UN und Europarat bemängeln britischen Abschiebe-Pakt mit Ruanda

Großbritannien will Migranten ohne Prüfung von Asylgründen nach Ruanda schaffen – und erklärt den Staat per Gesetz für sicher. Menschenrechtler sind alarmiert. Dabei findet die Idee auch in Deutschland Sympathien.

Vertreter der Vereinten Nationen und des Europarates haben Großbritanniens Abschiebe-Pakt mit Ruanda kritisiert. UN-Menschenrechtskommissar Volker Türk und der Chef des Flüchtlingshilfswerks UNHCR, Filippo Grandi, warnten am Dienstag in Genf vor einem besorgniserregenden Präzedenzfall. Die Verantwortung für Flüchtlingsschutz auszulagern, untergrabe die internationale Zusammenarbeit. Der Menschenrechtskommissar des Europarates in Straßburg, Michael O’Flaherty, sprach von einer Verletzung der richterlichen Unabhängigkeit. Alle drei riefen die britische Regierung auf, das am Dienstag vom Parlament verabschiedete Gesetz zu überdenken.
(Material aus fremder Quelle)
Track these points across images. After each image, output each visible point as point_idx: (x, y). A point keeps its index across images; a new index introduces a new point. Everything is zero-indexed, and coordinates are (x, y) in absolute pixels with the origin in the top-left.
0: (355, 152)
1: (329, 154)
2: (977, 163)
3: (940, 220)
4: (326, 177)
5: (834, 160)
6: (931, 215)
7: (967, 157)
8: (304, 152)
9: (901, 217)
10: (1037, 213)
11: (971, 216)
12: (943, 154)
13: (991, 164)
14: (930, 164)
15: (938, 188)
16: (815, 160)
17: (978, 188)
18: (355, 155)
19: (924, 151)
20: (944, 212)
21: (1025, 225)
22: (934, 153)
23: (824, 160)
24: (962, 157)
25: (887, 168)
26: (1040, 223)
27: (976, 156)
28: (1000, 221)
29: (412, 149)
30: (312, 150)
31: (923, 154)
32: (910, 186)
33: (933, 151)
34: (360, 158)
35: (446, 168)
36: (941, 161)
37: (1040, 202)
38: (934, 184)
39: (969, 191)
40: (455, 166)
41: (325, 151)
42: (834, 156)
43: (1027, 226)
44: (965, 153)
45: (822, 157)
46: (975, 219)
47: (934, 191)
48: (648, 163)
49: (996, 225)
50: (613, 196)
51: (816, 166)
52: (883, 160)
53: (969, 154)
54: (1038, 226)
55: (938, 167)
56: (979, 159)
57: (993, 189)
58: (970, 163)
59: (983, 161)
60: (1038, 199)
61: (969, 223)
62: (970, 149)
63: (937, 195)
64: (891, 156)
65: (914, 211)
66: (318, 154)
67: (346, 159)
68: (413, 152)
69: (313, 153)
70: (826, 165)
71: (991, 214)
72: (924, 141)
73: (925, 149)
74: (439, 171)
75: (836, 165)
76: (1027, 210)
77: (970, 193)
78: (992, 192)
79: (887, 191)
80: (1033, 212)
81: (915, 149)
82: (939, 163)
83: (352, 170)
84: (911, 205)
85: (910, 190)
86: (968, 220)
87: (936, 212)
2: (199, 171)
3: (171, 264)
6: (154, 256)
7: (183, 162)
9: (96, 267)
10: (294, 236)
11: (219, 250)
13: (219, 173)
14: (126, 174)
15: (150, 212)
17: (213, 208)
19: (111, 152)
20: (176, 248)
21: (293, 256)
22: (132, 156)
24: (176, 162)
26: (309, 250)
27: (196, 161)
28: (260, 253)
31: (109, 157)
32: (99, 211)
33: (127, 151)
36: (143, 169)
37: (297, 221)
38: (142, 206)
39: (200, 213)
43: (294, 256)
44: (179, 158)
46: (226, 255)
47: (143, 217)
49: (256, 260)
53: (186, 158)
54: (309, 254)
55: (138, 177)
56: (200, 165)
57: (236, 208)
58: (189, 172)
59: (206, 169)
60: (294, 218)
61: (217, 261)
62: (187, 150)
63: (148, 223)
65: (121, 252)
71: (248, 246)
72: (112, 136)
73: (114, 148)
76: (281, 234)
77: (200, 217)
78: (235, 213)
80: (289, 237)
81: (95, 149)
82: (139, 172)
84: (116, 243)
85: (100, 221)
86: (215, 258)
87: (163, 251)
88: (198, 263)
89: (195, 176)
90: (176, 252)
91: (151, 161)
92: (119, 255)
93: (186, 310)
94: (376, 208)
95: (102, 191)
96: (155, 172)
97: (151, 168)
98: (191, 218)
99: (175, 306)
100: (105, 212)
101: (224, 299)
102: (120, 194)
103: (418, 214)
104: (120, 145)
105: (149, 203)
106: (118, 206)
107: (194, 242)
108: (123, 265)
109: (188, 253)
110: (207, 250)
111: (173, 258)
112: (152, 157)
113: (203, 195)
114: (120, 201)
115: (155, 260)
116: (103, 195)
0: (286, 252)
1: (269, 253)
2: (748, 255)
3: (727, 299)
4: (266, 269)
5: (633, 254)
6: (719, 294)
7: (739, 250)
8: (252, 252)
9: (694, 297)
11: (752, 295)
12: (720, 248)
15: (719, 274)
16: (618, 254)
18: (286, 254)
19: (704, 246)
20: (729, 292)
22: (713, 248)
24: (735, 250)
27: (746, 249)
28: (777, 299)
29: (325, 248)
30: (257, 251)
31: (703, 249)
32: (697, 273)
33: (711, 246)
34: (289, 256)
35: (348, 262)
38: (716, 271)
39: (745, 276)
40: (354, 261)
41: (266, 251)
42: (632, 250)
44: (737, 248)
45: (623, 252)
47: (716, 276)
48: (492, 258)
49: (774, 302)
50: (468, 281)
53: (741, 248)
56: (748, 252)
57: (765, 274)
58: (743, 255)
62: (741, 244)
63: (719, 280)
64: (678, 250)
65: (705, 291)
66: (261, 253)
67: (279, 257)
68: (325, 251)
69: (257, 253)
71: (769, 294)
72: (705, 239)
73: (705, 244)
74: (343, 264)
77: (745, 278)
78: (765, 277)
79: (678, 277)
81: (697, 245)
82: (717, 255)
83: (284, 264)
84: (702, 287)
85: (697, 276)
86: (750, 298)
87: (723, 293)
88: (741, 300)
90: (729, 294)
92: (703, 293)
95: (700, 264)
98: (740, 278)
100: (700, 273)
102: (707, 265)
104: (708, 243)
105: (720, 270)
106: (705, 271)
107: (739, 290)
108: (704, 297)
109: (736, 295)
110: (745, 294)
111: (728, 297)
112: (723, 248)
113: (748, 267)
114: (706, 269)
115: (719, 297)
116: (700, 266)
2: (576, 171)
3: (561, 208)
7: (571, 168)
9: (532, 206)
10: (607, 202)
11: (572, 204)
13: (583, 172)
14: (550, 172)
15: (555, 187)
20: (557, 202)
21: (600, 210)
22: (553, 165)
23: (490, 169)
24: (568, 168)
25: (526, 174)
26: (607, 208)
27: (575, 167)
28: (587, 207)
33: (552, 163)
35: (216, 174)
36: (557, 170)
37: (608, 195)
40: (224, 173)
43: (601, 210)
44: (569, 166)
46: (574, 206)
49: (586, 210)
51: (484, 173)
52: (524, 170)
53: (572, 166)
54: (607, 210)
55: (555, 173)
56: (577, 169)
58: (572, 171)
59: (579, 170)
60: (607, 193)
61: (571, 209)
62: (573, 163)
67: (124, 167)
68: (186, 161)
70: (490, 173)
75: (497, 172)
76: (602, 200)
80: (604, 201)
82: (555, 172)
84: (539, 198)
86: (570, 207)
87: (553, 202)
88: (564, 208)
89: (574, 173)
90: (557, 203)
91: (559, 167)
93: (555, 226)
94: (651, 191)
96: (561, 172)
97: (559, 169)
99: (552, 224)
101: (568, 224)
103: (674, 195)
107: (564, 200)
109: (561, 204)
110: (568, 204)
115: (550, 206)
Die neue Regelung erklärt Ruanda zum sicheren Drittstaat, so dass Großbritannien irregulär eingereiste Migranten in das ostafrikanische Land abschieben kann, ohne ihnen Gelegenheit zu einem Asylantrag zu geben. Die rechtlichen Möglichkeiten, Widerspruch einzulegen, sind begrenzt. Damit das Gesetz in Kraft tritt, muss König Charles III. es noch unterzeichnen.

UN-Flüchtlingskommissar Grandi sprach von einer Abkehr Großbritanniens von seiner langen Tradition, Menschen in Not Zuflucht zu gewähren, und von einem Bruch der Flüchtlingskonvention der Vereinten Nationen. Die Regierung solle stattdessen Fluchtursachen bekämpfen und die Verantwortung für Schutzsuchende mit europäischen und internationalen Partnern teilen.

Der Menschenrechtskommissar der Vereinten Nationen, Türk, bewertete das Gesetz als Einschränkung der Rechtsstaatlichkeit. So seien britische Gerichte künftig daran gehindert, Abschiebe-Entscheidungen zu überprüfen. Auch werde Betroffenen der Zugang zu Rechtsmitteln und der Schutz durch nationale und internationale Menschenrechte verwehrt.

Ähnlich äußerte sich der Menschenrechtskommissar des Europarates und frühere Leiter der EU-Grundrechteagentur, O’Flaherty. Er beanstandete zudem, dass sich Entscheidungsträger der britischen Justiz nach dem neuen Gesetz nicht mehr auf Entscheidungen des Europäischen Menschenrechtsgerichtshofs stützen können. Auch das von der Menschenrechtskonvention garantierte Recht auf eine individuelle Petition werde untergraben.

Die Flüchtlingshilfsorganisation Pro Asyl in Frankfurt kritisierte das Gesetz als eindeutig rechtswidrig. Das Abkommen mit Ruanda werde in der Praxis absehbar nicht funktionieren. Es sei “erschreckend, dass auch deutsche Politiker und Politikerinnen diesem zerstörerischen Plan nacheifern und die Illusion nähren, durch solche Modelle ließe sich Flucht verhindern”, erklärte die Organisation.

Die rechtspolitische Sprecherin von Pro Asyl, Wiebke Judith, verwies darauf, der britische Supreme Court habe erst im November die konkrete Gefahr festgestellt, dass Flüchtlinge von Ruanda aus in ihre Heimatländer und damit in die Verfolgung abgeschoben werden könnten.